Place oil in a medium frypan and heat. Add the meatballs and brown on all sides. Remove and set aside. Wipe out the frypan, then add tomato sauce, water, sugar, worchestershire, vinegar, Tabasco and celery salt. Stir to combine. Bring to boil, reduce heat, add meatballs and simmer, covered, for 40 minutes, turning halfway through.
Serve with rice or creamy mashed potato.
Chicken and sweetcorn soup
This is such an easy soup. You can puree it smooth, leave it in delicious chunky pieces, or, like me, a bit of both. Use good quality homemade stock if you can, as it is nutritious and so easy to make. For a soup ‘to go’, package up the garnishes separately. Also good with fresh egg noodles; pack separately and send with heating instructions.
2 leeks, washed and sliced
1 litre good quality chicken stock
3 fresh corn cobs, kernels removed
2 chicken fillets (500g)
salt and pepper
fried shallots to garnish
1 red chilli, sliced (optional)
fresh coriander leaves
Add leeks and cook until softened.
Add stock and bring to the boil
Add chicken fillets and corn kernels and cook over a gentle heat until chicken is cooked, about 5 – 10 minutes.
Using a stick blender, puree the soup, leaving some chunky pieces for texture.
Shred the chicken with your fingers and return to the pan.
Ladle into soup bowls, garnish with fried shallots, chilli and coriander.
Serve with crusty bread.
Middle Eastern Sticky lamb shank stew
Somewhere between a soup and a stew, this is chock-a-block with yummy vegetables.
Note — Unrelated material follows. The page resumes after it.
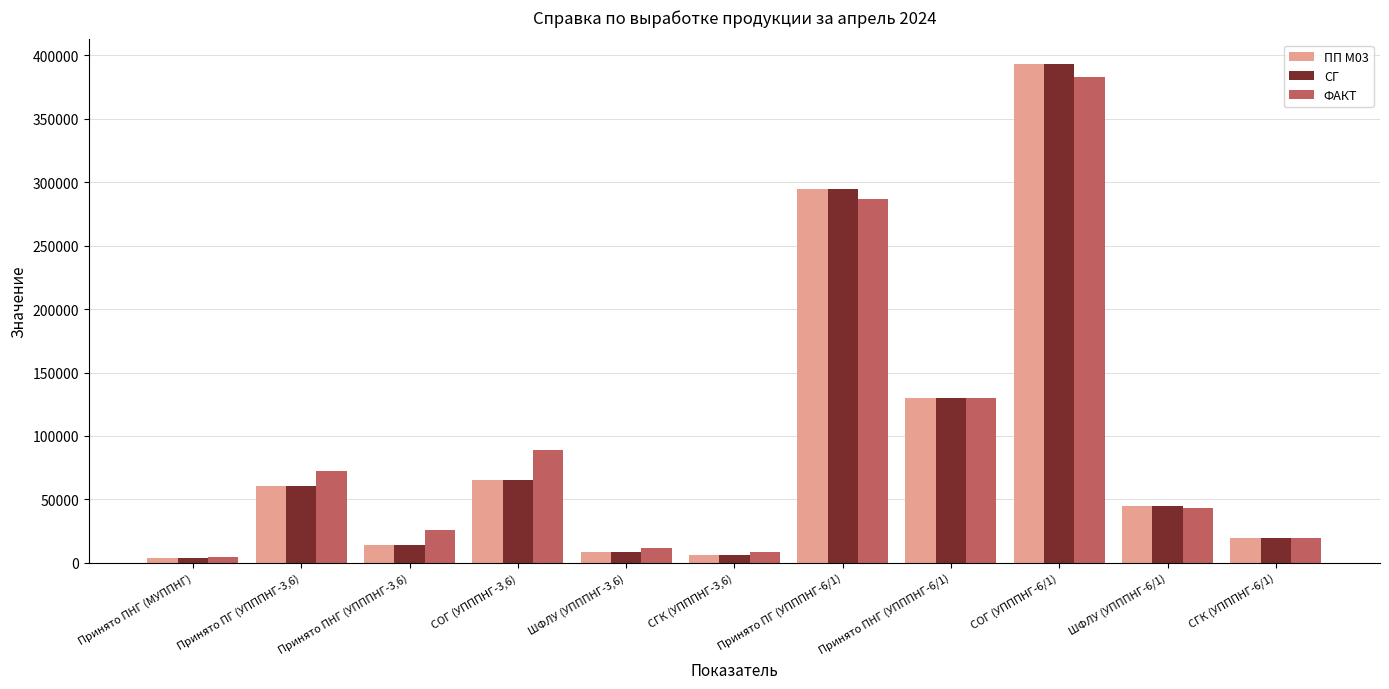

Which series changed the most between Принято ПГ (УПППНГ-3,6) and СГК (УПППНГ-6/1)?

ФАКТ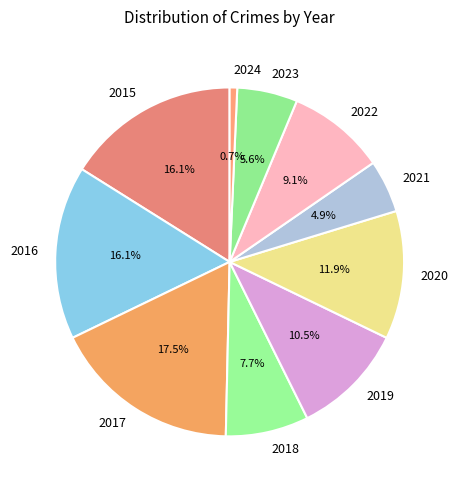

To the nearest percent, what percentage of the pie is 2015?

16%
Delicious ladled over fluffy cous cous, serve with extra flat bread to mop up all the juices.
1 brown onion
2 celery stick
60 ml olive oil
4 medium lamb shanks
2 cloves garlic, finely chopped
1 tsp ground fennel
1 tsp ground cumin
1 stick cinnamon
1 tbs harissa (optional)
1 ½ litres chicken stock
400g Jap pumpkin
2 large potatoes
Cous cous, to serve
½ cup fresh coriander leaves, picked
Preheat oven to 180C fan forced.
Chop onion, celery, carrot and leek into medium sized dice.
Heat 2 tablespoons olive oil in a heavy based casserole dish and brown lamb shanks on all sides. Remove and set aside. Add diced vegetables to the pan and cook over low heat for 5 minutes. Add the garlic, fennel, cumin, cinnamon, harissa and saffron and cook for a further minute. Return shanks to pan, add stock and bring to the boil. Remove from heat and place casserole in oven, uncovered for 1½ hours, until lamb meat is tender and falling off the bones.
Dice the pumpkin, parsnip and potato in medium dice and place in a large roasting pan. Drizzle with 1 tablespoon olive oil and toss to coat well. Place in the oven for 1 hour or until the vegetables are cooked and softened.
Remove the lamb and other roasted vegetables from the oven.
When cool enough to handle, gently pull away the lamb meat from the shanks and break into large pieces. Discard the bones.
Mix the roasted vegetables with the lamb.
Place a large spoonful of cous cous in a shallow bowl and ladle over the lamb and vegetables. Scatter over coriander and serve.